▸ **EXERCISE PROMPT**: Please repeat the lines below exactly. Begin with the line containing "Emploi Restauration / Hôtellerie" and go on through the line containing "لا مؤثر في الوجود إلا الله".
==== GIVEN ENTRIES
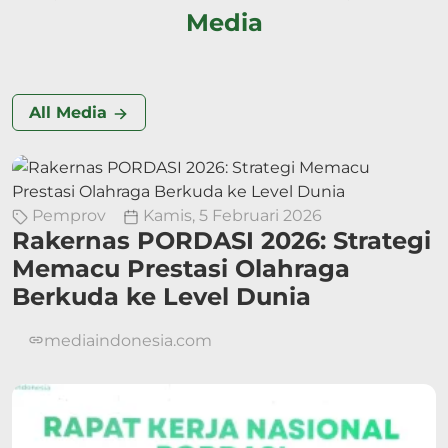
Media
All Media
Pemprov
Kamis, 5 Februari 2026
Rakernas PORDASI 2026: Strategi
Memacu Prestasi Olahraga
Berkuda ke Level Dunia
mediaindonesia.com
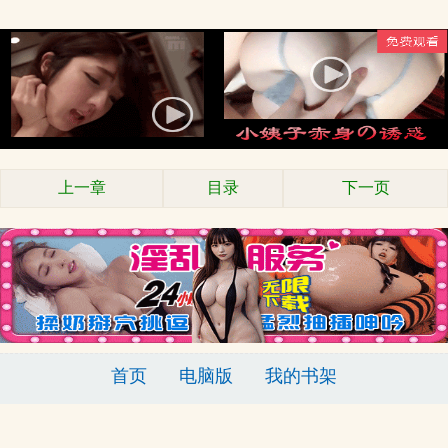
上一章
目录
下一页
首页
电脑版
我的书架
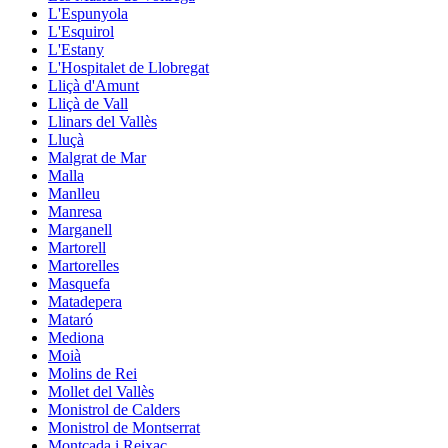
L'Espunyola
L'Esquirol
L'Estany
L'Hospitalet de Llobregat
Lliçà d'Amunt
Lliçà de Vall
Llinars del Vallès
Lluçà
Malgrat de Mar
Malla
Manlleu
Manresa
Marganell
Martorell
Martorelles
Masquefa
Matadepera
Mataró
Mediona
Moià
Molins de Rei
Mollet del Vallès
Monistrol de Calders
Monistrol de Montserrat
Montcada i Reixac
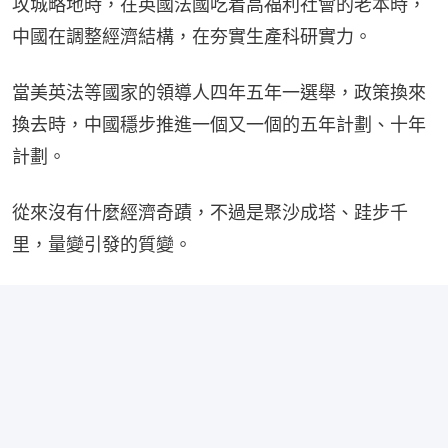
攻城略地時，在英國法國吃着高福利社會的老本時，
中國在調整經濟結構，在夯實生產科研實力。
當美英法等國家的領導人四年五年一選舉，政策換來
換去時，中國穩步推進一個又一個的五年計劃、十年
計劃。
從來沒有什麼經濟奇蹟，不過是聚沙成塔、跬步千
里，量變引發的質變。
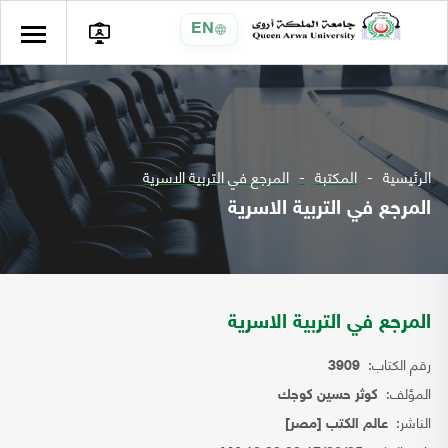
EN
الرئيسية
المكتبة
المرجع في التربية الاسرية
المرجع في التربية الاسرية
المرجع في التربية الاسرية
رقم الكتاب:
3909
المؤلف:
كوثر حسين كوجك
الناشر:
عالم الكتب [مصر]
========
==== GIVEN ENTRIES
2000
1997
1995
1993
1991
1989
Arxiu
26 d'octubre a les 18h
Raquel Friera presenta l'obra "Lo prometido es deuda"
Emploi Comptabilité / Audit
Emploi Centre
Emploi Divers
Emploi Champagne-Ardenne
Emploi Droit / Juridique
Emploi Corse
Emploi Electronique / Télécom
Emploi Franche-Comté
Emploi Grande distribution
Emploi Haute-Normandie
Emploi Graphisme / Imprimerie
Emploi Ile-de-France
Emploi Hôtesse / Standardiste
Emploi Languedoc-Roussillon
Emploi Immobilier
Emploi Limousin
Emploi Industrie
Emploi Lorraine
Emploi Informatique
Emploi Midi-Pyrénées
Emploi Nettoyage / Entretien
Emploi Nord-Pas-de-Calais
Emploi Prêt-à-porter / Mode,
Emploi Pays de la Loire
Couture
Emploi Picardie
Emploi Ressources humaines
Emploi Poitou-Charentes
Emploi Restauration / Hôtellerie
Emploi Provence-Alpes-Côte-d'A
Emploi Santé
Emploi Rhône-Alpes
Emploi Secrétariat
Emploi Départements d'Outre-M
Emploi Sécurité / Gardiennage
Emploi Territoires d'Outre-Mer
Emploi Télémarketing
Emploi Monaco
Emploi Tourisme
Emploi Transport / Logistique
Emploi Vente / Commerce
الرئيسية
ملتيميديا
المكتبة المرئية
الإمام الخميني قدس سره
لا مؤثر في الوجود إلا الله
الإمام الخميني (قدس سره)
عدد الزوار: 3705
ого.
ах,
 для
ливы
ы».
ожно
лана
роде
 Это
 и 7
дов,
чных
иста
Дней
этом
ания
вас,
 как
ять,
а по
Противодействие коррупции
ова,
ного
========
==== GIVEN ENTRIES
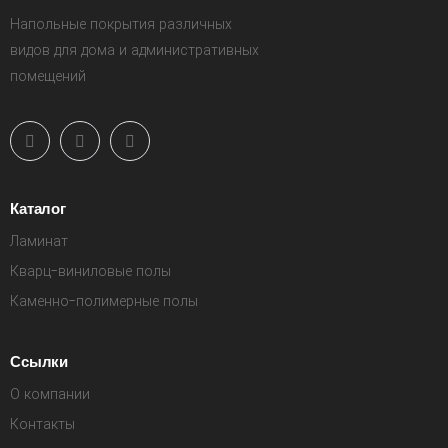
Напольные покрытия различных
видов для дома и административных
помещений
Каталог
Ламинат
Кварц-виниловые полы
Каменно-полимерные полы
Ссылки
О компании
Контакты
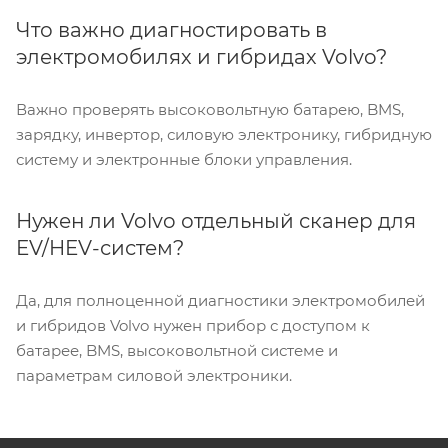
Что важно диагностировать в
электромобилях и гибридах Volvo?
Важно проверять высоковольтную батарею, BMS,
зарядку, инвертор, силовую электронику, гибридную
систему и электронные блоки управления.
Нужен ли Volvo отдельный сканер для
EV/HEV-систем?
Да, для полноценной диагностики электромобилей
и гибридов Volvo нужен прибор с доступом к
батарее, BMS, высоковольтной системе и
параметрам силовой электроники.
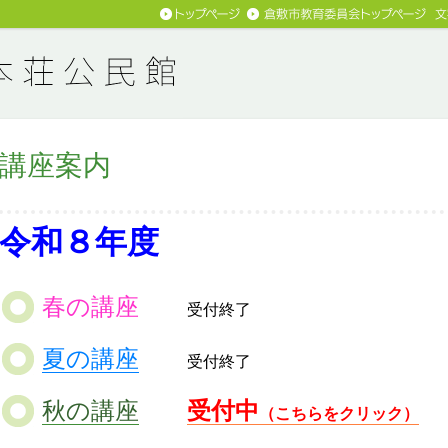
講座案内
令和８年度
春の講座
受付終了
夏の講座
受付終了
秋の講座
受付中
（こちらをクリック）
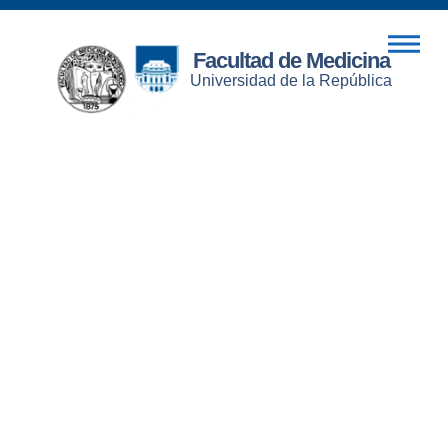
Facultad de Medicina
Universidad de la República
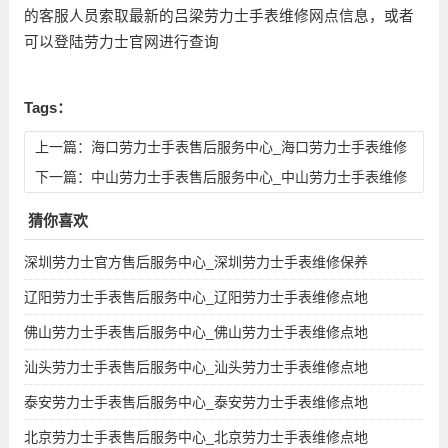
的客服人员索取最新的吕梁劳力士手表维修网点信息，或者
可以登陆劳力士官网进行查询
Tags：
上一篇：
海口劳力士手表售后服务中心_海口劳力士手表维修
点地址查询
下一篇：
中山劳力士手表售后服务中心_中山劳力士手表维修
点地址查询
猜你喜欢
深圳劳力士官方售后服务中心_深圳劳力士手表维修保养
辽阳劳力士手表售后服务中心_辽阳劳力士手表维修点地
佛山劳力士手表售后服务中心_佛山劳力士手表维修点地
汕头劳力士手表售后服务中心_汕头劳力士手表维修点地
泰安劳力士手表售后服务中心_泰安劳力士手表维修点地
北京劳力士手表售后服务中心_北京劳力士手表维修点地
========
▸ **ANSWER**:
Emploi Restauration / Hôtellerie
Emploi Provence-Alpes-Côte-d'A
Emploi Santé
Emploi Rhône-Alpes
Emploi Secrétariat
Emploi Départements d'Outre-M
Emploi Sécurité / Gardiennage
Emploi Territoires d'Outre-Mer
Emploi Télémarketing
Emploi Monaco
Emploi Tourisme
Emploi Transport / Logistique
Emploi Vente / Commerce
الرئيسية
ملتيميديا
المكتبة المرئية
الإمام الخميني قدس سره
لا مؤثر في الوجود إلا الله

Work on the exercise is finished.